Silicon Valley has long been in the camp of the Democrats, a place where candidates could reliably raise lots of money, deliver keynotes at technology conferences, and pick the brains of the tech elite over dinner. This year, however, the most powerful of those executives should probably be rooting for Donald Trump’s reelection. If Joe Biden wins the presidency, and the Democrats take the Senate, it’s going to be lights out for Big Tech.
The antitrust sword that has been hanging over the four tech monopolies — Apple Inc., Facebook Inc., Amazon.com Inc., and Alphabet Inc.’s Google — is far more likely to drop if the Democrats are in charge than if the Republicans retain power. The antitrust subcommittee of the House Judiciary Committee released a 449-page report excoriating the four companies for what it described as continuing and systematic abuses of their monopoly power. It also laid out recommendations that would limit their power, force them out of certain lines of business, and possibly even break up several of them.
The report is the culmination of a long investigation by the subcommittee. It began when Representative David Cicilline of Rhode Island became chairman after the 2018 elections turned the House over to the Democrats. Cicilline, an antitrust newbie when he first joined the subcommittee in 2016, spent his first two years learning both about the government’s inability to curb Big Tech’s monopoly abuses, as well as the monopoly abuses that needed to be curbed.
The heart of the report is an extensive listing of the ways the four big tech companies have used their monopolies to limit competition and force smaller companies to play by their rules. In truth, there is very little in this part of the report that will be new to anyone who has been paying attention these past few years. But the language is unusually blunt for a congressional report, and the details are damning:
Facebook has also maintained its monopoly through a series of anticompetitive business practices. The company used its data advantage to create superior market intelligence to identify nascent competitive threats and then acquire, copy, or kill these firms. Publicly, Amazon describes third-party sellers as “partners.” But internal documents show that, behind closed doors, the company refers to them as “internal competitors.” Amazon’s dual role as an operator of its marketplace that hosts third-party sellers, and a seller in that same marketplace, creates an inherent conflict of interest. Documents show that Google used its search monopoly to misappropriate content from third parties and to boost Google’s own inferior vertical offerings, while imposing search penalties to demote third-party vertical providers. … Numerous market participants analogized Google to a gatekeeper that is extorting users for access to its critical distribution channel. … Internal Apple communications reviewed by Subcommittee staff indicate that Apple has leveraged its power over the App Store to require developers to implement IAP [in-app purchases] or risk being thrown out of the App Store. Then-Apple CEO Steve Jobs once explained, “there will be some roadkill because of it. I don’t feel guilty … .” Courts and enforcers have found the dominant platforms to engage in recidivism, repeatedly violating laws and court orders. This pattern of behavior raises questions about whether these firms view themselves as above the law, or whether they simply treat lawbreaking as a cost of business.

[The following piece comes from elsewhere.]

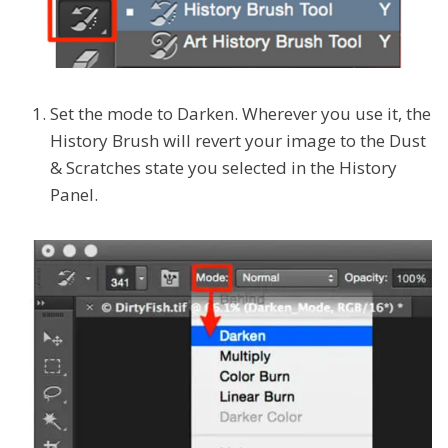
Set the mode to Darken. Wherever you use it, the
History Brush will revert your image to the Dust
& Scratches state you selected in the History
Panel.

The list of tough-minded remedies suggested by the subcommittee is both astonishing — in the sense that they haven’t been part of the discussion in decades — and unsurprising, given that lesser penalties have proved again and again to be meaningless to these companies. The subcommittee wants legislation that would prevent a platform giant from competing with companies that depend on it for their lifeblood. It wants to establish “bright lines” to halt mergers that would give one company excessive market share. It wants to modernize the antitrust laws to make it easier to show that a tech company is a monopoly. And yes, it does envision the possibility of breaking up a platform company that takes advantage of its monopoly to eliminate competition. Bloomberg News compared this proposal to the Bank Holding Company Act of 1956 that “barred large banks from acquiring insurers, real estate firms, and other nonbanking companies.”
Will it be over for Big Tech?
This report is a Democratic effort. It lays out the antitrust agenda the party will attempt to put in place should it assume control of the White House and Congress in January. It was written by Democratic staff members, and Cicilline and Jerrold Nadler, the chairman of the full Judiciary Committee, signed off on it.
The Republicans on the subcommittee have been less than enthusiastic in their response to it. Jim Jordan, the ranking Republican on the House Judiciary Committee, said the report “advocates radical proposals that would refashion antitrust law in the vision of the far left.” Another Republican committee member, Ken Buck, told Bloomberg News that although he agrees with most of the report, he found some of its suggested remedies, such as forcing platform companies to shed businesses, a bridge too far.
If Trump wins reelection, or the Republicans manage to hold onto the Senate, the tough antitrust policy envisioned by this report will cease to exist.
But if this turns out to be the Democrats’ year, as seems increasingly likely, all the lobbyists in Washington aren’t going to be able to prevent these recommendations from becoming law. For Big Tech, the party will finally be over.